Get printf to print all float digits

Question

I'm confused about the behavior of printf("%f", M_PI). It prints out 3.141593, but M_PI is 3.14159265358979323846264338327950288. Why does printf do this, and how can I get it to print out the whole float. I'm aware of the %1.2f format specifiers, but if I use them then I get a bunch of unused 0s and the output is ugly. I want the entire precision of the float, but not anything extra.

Answer 1

Why does printf do this, and how can I get it to print out the whole float.

By default, the printf() function takes precision of 6 for %f and %F format specifiers. From C11 (N1570) §7.21.6.1/p8 The fprintf function (emphasis mine going forward):

If the precision is missing, it is taken as 6; if the precision is zero and the # flag is not specified, no decimal-point character appears. If a decimal-point character appears, at least one digit appears before it. The value is rounded to the appropriate number of digits.

Thus call is just equivalent to:

printf("%.6f", M_PI);

The is nothing like "whole float", at least not directly as you think. The double objects are likely to be stored in binary IEEE-754 double precision representation. You can see the exact representation using %a or %A format specifier, that prints it as hexadecimal float. For instance:

printf("%a", M_PI);

outputs it as:

0x1.921fb54442d18p+1

which you can think as "whole float".

If all what you need is "longest decimal approximation", that makes sense, then use DBL_DIG from <float.h> header. C11 5.2.4.2.2/p11 Characteristics of floating types :

number of decimal digits, q, such that any floating-point number with q decimal digits can be rounded into a floating-point number with p radix b digits and back again without change to the q decimal digits

For instance:

printf("%.*f", DBL_DIG-1, M_PI);

may print:

3.14159265358979

Answer 2

You can use sprintf to print a float to a string with an overkill display precision and then use a function to trim 0s before passing the string to printf using %s to display it.
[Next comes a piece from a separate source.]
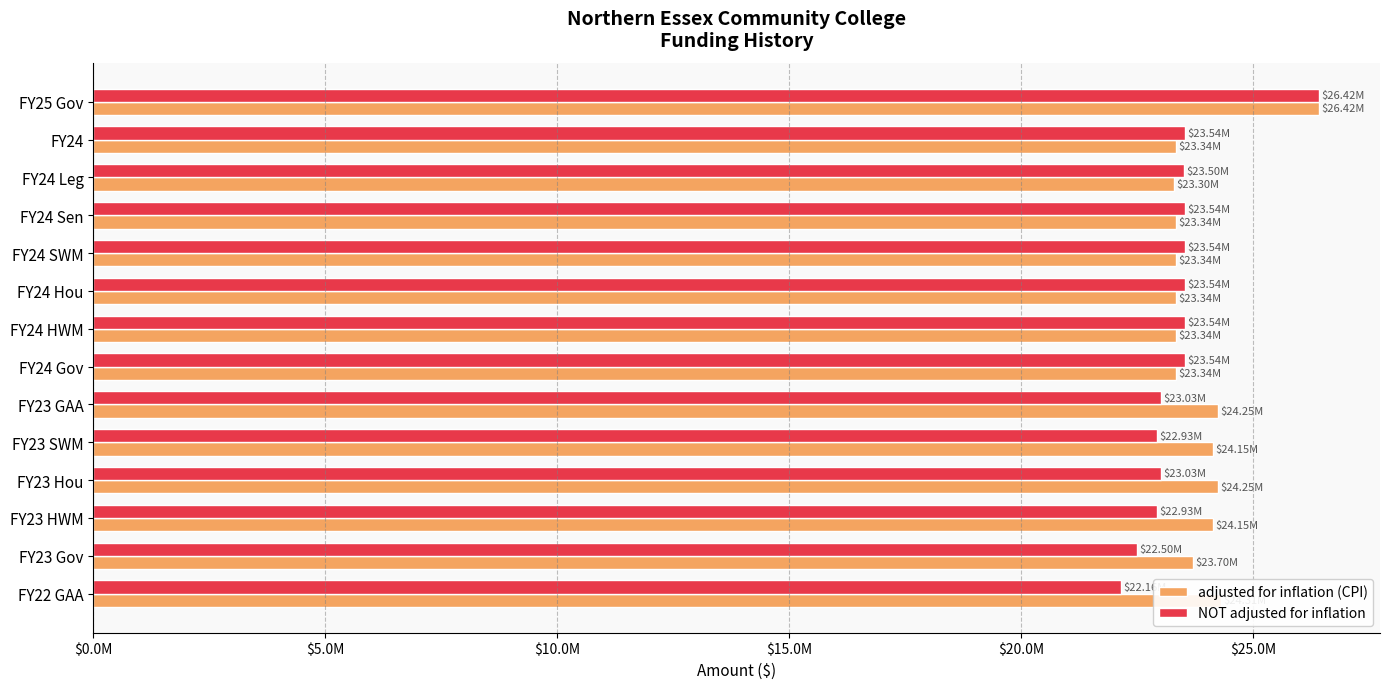

What are all the series names shown in the legend?

adjusted for inflation (CPI), NOT adjusted for inflation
Proof of concept:

#include <math.h>
#include <string.h>
#include <stdio.h>

void trim_zeros(char *x){
    int i;
    i = strlen(x)-1;
    while(i > 0 && x[i] == '0') x[i--] = '\0';
}

int main(void){
    char s1[100];
    char s2[100];
    sprintf(s1,"%1.20f",23.01);
    sprintf(s2,"%1.20f",M_PI);
    trim_zeros(s1);
    trim_zeros(s2);
    printf("s1 = %s, s2 = %s\n",s1,s2);
    //vs:
    printf("s1 = %1.20f, s2 = %1.20f\n",23.01,M_PI);
    return 0;
}

Output:

s1 = 23.010000000000002, s2 = 3.1415926535897931
s1 = 23.01000000000000200000, s2 = 3.14159265358979310000

This illustrates that this approach probably isn't quite what you want. Rather than simply trimming zeros you might want to truncate if the number of consecutive zeros in the decimal part exceeds a certain length (which could be passed as a parameter to trim_zeros. Also — you might want to make sure that 23.0 displays as 23.0 rather than 23. (so maybe keep one zero after a decimal place). This is mostly proof of concept — if you are unhappy with printf use sprintf then massage the result.

Answer 3

Once a piece of text is converted to a float or double, "all" the digits is no longer a meaningful concept. There's no way for the computer to know, for example, that it converted "3.14" or "3.14000000000000000275", and they both happened to produce the same float. You'll simply have to pick the number of digits appropriate to your task, based on what you know about the precision of the numbers involved.

If you want to print as many digits as are likely to be distinctly represented by the format, floats are about 7 digits and doubles are about 15, but that's an approximation.